_Entries drawn from a collection_:
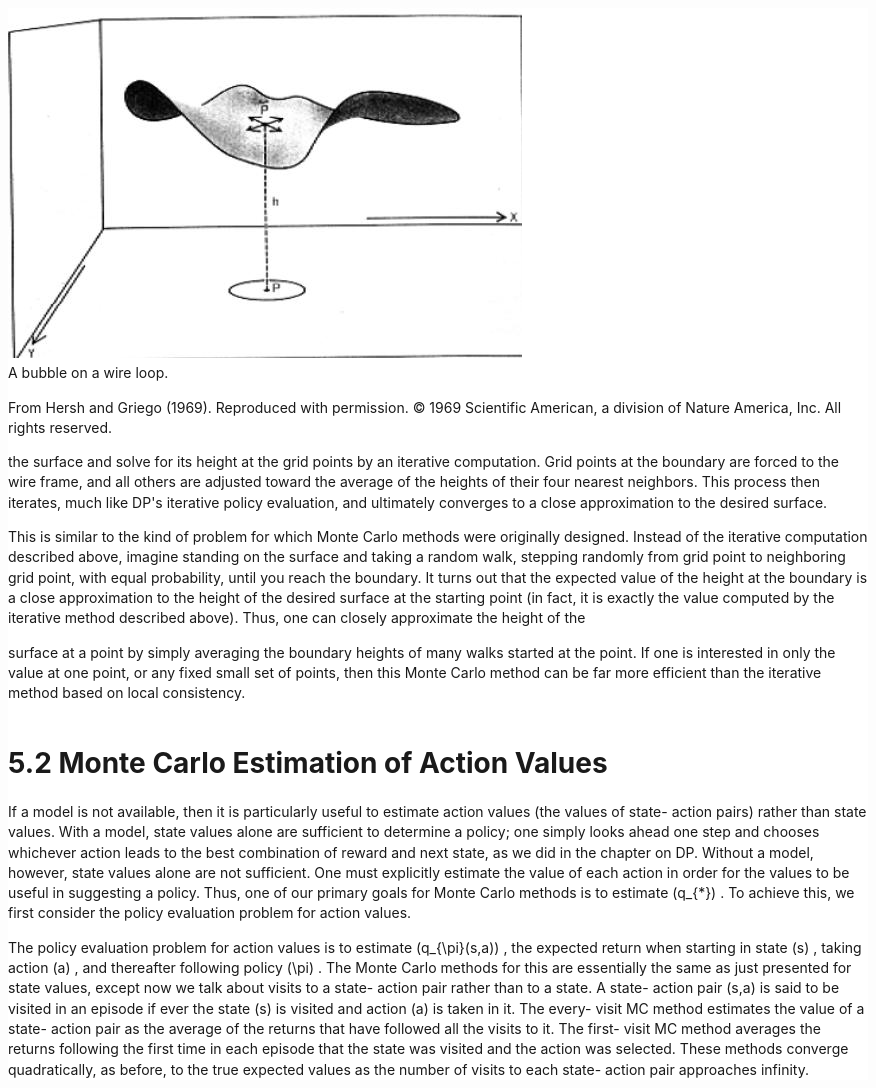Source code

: ![](images/a37bc86d74816dd3dbe11da50a957ef9bdf285513890ae35fe469492254a043e.jpg)  
A bubble on a wire loop.

From Hersh and Griego (1969). Reproduced with permission. © 1969 Scientific American, a division of Nature America, Inc. All rights reserved.

the surface and solve for its height at the grid points by an iterative computation. Grid points at the boundary are forced to the wire frame, and all others are adjusted toward the average of the heights of their four nearest neighbors. This process then iterates, much like DP's iterative policy evaluation, and ultimately converges to a close approximation to the desired surface.

This is similar to the kind of problem for which Monte Carlo methods were originally designed. Instead of the iterative computation described above, imagine standing on the surface and taking a random walk, stepping randomly from grid point to neighboring grid point, with equal probability, until you reach the boundary. It turns out that the expected value of the height at the boundary is a close approximation to the height of the desired surface at the starting point (in fact, it is exactly the value computed by the iterative method described above). Thus, one can closely approximate the height of the

surface at a point by simply averaging the boundary heights of many walks started at the point. If one is interested in only the value at one point, or any fixed small set of points, then this Monte Carlo method can be far more efficient than the iterative method based on local consistency.

# 5.2 Monte Carlo Estimation of Action Values

If a model is not available, then it is particularly useful to estimate action values (the values of state- action pairs) rather than state values. With a model, state values alone are sufficient to determine a policy; one simply looks ahead one step and chooses whichever action leads to the best combination of reward and next state, as we did in the chapter on DP. Without a model, however, state values alone are not sufficient. One must explicitly estimate the value of each action in order for the values to be useful in suggesting a policy. Thus, one of our primary goals for Monte Carlo methods is to estimate  \(q_{*}\) . To achieve this, we first consider the policy evaluation problem for action values.

The policy evaluation problem for action values is to estimate  \(q_{\pi}(s,a)\) , the expected return when starting in state  \(s\) , taking action  \(a\) , and thereafter following policy  \(\pi\) . The Monte Carlo methods for this are essentially the same as just presented for state values, except now we talk about visits to a state- action pair rather than to a state. A state- action pair  \(s,a\)  is said to be visited in an episode if ever the state  \(s\)  is visited and action  \(a\)  is taken in it. The every- visit MC method estimates the value of a state- action pair as the average of the returns that have followed all the visits to it. The first- visit MC method averages the returns following the first time in each episode that the state was visited and the action was selected. These methods converge quadratically, as before, to the true expected values as the number of visits to each state- action pair approaches infinity.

_Instructions to follow_: Print every line of the records above verbatim, omitting the pictures.

_Task result_:
Source code

: ![](images/a37bc86d74816dd3dbe11da50a957ef9bdf285513890ae35fe469492254a043e.jpg)  
A bubble on a wire loop.

From Hersh and Griego (1969). Reproduced with permission. © 1969 Scientific American, a division of Nature America, Inc. All rights reserved.

the surface and solve for its height at the grid points by an iterative computation. Grid points at the boundary are forced to the wire frame, and all others are adjusted toward the average of the heights of their four nearest neighbors. This process then iterates, much like DP's iterative policy evaluation, and ultimately converges to a close approximation to the desired surface.

This is similar to the kind of problem for which Monte Carlo methods were originally designed. Instead of the iterative computation described above, imagine standing on the surface and taking a random walk, stepping randomly from grid point to neighboring grid point, with equal probability, until you reach the boundary. It turns out that the expected value of the height at the boundary is a close approximation to the height of the desired surface at the starting point (in fact, it is exactly the value computed by the iterative method described above). Thus, one can closely approximate the height of the

surface at a point by simply averaging the boundary heights of many walks started at the point. If one is interested in only the value at one point, or any fixed small set of points, then this Monte Carlo method can be far more efficient than the iterative method based on local consistency.

# 5.2 Monte Carlo Estimation of Action Values

If a model is not available, then it is particularly useful to estimate action values (the values of state- action pairs) rather than state values. With a model, state values alone are sufficient to determine a policy; one simply looks ahead one step and chooses whichever action leads to the best combination of reward and next state, as we did in the chapter on DP. Without a model, however, state values alone are not sufficient. One must explicitly estimate the value of each action in order for the values to be useful in suggesting a policy. Thus, one of our primary goals for Monte Carlo methods is to estimate  \(q_{*}\) . To achieve this, we first consider the policy evaluation problem for action values.

The policy evaluation problem for action values is to estimate  \(q_{\pi}(s,a)\) , the expected return when starting in state  \(s\) , taking action  \(a\) , and thereafter following policy  \(\pi\) . The Monte Carlo methods for this are essentially the same as just presented for state values, except now we talk about visits to a state- action pair rather than to a state. A state- action pair  \(s,a\)  is said to be visited in an episode if ever the state  \(s\)  is visited and action  \(a\)  is taken in it. The every- visit MC method estimates the value of a state- action pair as the average of the returns that have followed all the visits to it. The first- visit MC method averages the returns following the first time in each episode that the state was visited and the action was selected. These methods converge quadratically, as before, to the true expected values as the number of visits to each state- action pair approaches infinity.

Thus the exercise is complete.